* _Task item_
In which lines of the data does the string "with" appear? Copy every one.

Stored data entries
BEGIN
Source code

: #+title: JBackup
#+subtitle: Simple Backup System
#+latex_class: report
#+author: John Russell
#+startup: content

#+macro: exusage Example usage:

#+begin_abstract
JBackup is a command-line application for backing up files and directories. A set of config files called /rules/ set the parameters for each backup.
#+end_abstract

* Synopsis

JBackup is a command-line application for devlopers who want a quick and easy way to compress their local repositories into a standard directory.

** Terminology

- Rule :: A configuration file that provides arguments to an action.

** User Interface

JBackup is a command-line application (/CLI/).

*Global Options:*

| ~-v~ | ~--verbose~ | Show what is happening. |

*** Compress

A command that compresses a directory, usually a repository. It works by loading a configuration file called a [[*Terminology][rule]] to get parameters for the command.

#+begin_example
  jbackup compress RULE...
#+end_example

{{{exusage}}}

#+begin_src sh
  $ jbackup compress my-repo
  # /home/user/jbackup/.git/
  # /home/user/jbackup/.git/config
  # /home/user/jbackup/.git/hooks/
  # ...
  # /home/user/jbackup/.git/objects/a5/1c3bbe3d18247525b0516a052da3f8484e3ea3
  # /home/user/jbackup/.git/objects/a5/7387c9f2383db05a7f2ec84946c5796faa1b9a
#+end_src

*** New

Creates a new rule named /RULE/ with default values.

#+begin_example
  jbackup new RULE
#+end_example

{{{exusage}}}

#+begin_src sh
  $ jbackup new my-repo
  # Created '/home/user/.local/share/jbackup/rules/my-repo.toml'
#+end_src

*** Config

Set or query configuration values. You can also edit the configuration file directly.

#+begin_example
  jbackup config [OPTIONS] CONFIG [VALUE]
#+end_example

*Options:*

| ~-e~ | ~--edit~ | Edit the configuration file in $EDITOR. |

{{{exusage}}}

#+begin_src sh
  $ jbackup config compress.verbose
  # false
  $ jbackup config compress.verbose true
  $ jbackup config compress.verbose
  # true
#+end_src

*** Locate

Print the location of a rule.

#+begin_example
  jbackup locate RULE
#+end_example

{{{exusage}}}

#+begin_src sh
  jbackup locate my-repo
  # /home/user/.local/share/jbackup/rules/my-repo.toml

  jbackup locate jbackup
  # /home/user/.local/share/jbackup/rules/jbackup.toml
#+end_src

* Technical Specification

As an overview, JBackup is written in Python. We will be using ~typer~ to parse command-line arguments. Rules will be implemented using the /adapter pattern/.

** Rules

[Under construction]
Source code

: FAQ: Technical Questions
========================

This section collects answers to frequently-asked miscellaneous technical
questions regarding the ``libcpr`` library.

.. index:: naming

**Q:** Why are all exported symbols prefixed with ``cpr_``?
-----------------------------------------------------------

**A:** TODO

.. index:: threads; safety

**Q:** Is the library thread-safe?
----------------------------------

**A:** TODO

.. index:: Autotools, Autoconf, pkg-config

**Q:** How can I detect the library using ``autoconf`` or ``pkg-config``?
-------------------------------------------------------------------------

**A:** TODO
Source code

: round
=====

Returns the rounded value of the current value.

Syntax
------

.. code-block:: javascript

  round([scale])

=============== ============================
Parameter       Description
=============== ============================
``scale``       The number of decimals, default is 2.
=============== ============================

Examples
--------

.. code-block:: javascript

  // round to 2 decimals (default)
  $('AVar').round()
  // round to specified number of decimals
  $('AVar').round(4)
END
* _Output of the task_
Creates a new rule named /RULE/ with default values.
**Q:** Why are all exported symbols prefixed with ``cpr_``?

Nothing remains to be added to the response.